Auto-federating a principal's two distinct accounts at two different providers requires each provider to have agreed to implement support for this functionality beforehand.

---

To Enable Auto-Federation

Ensure that each local service and identity provider participating in auto federation is configured for it . Remote providers would not be configured in your deployment.

1. In the Federation Manager Console, click the Federation tab.

2. Under Federation, select the Entities tab.

3. Select the name of a hosted provider entity to edit its profile.

   Whether an entity is configured to hold hosted or remote providers is not information that is disclosed on this screen.

4. Select Identity Provider or Service Provider from the View menu.

5. Select Hosted Configuration.

6. Enable Auto Federation by checking the box.

7. Type a value for the Auto Federation Common Attribute Name attribute.

   For example, enter emailaddress or userID. You should be sure that each participating user profile (at both providers) has a value for this attribute.

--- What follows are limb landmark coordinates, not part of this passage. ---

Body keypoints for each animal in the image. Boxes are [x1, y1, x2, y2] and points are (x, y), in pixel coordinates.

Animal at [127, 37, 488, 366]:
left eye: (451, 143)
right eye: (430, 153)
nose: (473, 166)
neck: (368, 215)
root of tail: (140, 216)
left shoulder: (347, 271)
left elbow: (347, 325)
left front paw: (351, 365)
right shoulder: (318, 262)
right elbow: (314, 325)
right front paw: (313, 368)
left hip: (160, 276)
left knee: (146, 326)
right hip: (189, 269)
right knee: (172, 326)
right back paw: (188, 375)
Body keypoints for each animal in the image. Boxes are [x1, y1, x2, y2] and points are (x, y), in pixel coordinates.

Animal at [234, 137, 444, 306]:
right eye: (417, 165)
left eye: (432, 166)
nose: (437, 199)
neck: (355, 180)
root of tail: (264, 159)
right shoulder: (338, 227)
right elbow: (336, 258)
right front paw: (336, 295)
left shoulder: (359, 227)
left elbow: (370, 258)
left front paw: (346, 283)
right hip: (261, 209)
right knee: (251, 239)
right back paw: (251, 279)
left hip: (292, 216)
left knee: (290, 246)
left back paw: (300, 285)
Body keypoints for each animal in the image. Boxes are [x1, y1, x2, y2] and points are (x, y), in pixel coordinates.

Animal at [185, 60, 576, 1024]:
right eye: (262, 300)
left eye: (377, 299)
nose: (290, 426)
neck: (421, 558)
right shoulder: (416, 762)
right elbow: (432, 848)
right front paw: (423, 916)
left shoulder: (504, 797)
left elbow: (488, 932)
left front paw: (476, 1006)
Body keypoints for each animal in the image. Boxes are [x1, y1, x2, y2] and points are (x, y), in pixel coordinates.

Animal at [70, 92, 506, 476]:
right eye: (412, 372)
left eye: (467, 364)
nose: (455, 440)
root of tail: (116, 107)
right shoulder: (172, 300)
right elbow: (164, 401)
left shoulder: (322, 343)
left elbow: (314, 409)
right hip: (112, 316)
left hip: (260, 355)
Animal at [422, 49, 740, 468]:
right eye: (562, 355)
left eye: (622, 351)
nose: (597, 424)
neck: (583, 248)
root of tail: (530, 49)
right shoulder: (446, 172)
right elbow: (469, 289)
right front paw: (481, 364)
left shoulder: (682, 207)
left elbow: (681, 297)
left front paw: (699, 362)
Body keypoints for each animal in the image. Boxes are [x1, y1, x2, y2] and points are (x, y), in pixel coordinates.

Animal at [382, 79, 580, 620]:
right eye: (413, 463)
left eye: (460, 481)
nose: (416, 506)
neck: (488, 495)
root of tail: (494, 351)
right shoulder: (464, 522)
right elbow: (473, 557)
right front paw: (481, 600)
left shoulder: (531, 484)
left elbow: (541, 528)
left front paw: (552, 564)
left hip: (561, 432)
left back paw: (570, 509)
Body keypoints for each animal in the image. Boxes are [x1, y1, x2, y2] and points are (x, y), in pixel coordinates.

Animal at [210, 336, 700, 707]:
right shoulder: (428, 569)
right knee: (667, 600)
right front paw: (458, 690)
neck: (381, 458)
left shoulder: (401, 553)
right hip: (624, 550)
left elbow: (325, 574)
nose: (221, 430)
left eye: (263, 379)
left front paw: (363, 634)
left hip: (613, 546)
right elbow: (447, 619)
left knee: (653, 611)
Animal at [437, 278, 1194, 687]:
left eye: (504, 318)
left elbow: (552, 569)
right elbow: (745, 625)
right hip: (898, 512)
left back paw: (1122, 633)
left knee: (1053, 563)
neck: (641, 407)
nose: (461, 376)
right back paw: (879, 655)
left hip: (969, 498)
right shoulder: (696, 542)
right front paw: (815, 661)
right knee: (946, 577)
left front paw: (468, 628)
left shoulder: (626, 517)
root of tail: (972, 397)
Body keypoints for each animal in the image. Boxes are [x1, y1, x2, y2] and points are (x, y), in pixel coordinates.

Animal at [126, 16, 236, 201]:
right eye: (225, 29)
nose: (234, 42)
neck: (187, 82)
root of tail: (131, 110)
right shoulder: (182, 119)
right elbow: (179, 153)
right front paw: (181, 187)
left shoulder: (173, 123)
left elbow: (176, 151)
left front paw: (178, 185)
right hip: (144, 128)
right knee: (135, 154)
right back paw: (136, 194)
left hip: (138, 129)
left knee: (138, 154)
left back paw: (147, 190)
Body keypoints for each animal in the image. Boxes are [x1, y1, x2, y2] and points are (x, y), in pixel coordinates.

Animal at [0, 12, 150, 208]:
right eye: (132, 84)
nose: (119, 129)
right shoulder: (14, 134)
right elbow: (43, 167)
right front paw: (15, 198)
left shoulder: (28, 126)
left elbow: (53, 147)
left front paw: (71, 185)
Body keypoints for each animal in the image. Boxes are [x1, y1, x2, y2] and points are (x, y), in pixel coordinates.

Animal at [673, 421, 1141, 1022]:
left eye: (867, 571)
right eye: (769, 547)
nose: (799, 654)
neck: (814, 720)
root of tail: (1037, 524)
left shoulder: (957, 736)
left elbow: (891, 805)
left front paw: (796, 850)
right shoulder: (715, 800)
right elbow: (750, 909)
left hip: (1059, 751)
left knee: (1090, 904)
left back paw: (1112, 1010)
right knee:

8. Click Save to complete the configuration.

Bulk Federation

Federation Manager provides a script for federating user accounts in bulk. It is called ambulkfed and is located in /FederationManager-base/SUNWam/bin. The script assumes that the user database is LDAPv3–compliant.

---

Note –

The ambulkfed script is the primary script for bulk federation. It uses two other Perl scripts, amGenerateLDIF.pl and amGenerateNI.pl, behind the scenes.

---

As input, ambulkfed takes a file that maps the user distinguished name (DN) of the identity provider to the user DN of the service provider. Each line of the file must place the mappings in the following order and separated by a pipe (“|”): uid=spuser,dc=iplanet,dc=com | uid=idpuser,dc=iplanet,dc=com. The script generates unique random identifiers for each mapping and creates four files:

• spnameidentifiers.txt

• idpnameidentifiers.txt

• spuserdata.ldif

• idpuserdata.ldif

These files contain the data for bulk federation. The LDIFs are used for instances of LDAPv3–compliant data stores. ambulkfed generates and loads the LDIF data based on its given provider role. For example, it will load spuserdata.ldif because Federation Manager acts as a service provider. The LDIFs will also be stored locally and can be used with ldapmodify to load the data into a remote provider. If the remote provider is not an instance of Federation Manager, the generated text files spnameidentifiers.txt and idpnameidentifiers.txt can be used to generate federation data based on the input needs of the provider.